WHAT TO DO:
Every line of the entries below from the one containing "index tip: (128, 189)" to the one containing "pinky tip: (144, 142)", both ends included, must be written out exactly. No other line belongs in the answer.

RECORDS SHOWN:

^^^^^^^^^^^^^^^^

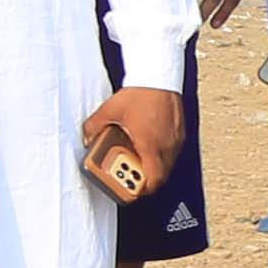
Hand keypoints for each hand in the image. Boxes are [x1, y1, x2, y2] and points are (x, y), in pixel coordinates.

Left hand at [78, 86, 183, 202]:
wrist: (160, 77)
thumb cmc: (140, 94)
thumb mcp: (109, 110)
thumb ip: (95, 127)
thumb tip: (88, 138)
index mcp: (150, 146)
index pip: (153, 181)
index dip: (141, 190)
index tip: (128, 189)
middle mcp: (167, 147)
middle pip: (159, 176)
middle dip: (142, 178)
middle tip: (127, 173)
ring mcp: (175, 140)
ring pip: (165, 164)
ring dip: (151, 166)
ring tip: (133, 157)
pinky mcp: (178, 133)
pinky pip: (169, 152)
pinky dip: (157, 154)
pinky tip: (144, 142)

^^^^^^^^^^^^^^^^

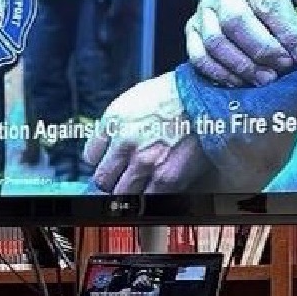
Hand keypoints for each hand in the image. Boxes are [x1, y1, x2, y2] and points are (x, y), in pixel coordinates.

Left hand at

^^^^^^^^^^^^^^^^

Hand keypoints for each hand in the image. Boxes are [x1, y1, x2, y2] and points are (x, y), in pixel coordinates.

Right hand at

^^^^^^^^^^^^^^^^

FINAL ANSWER:
index tip: (128, 189)
middle mcp: (167, 147)
middle pip: (159, 176)
middle dip: (142, 178)
middle tip: (127, 173)
ring mcp: (175, 140)
ring pip: (165, 164)
ring dip: (151, 166)
ring tip: (133, 157)
pinky mcp: (178, 133)
pinky pip: (169, 152)
pinky dip: (157, 154)
pinky tip: (144, 142)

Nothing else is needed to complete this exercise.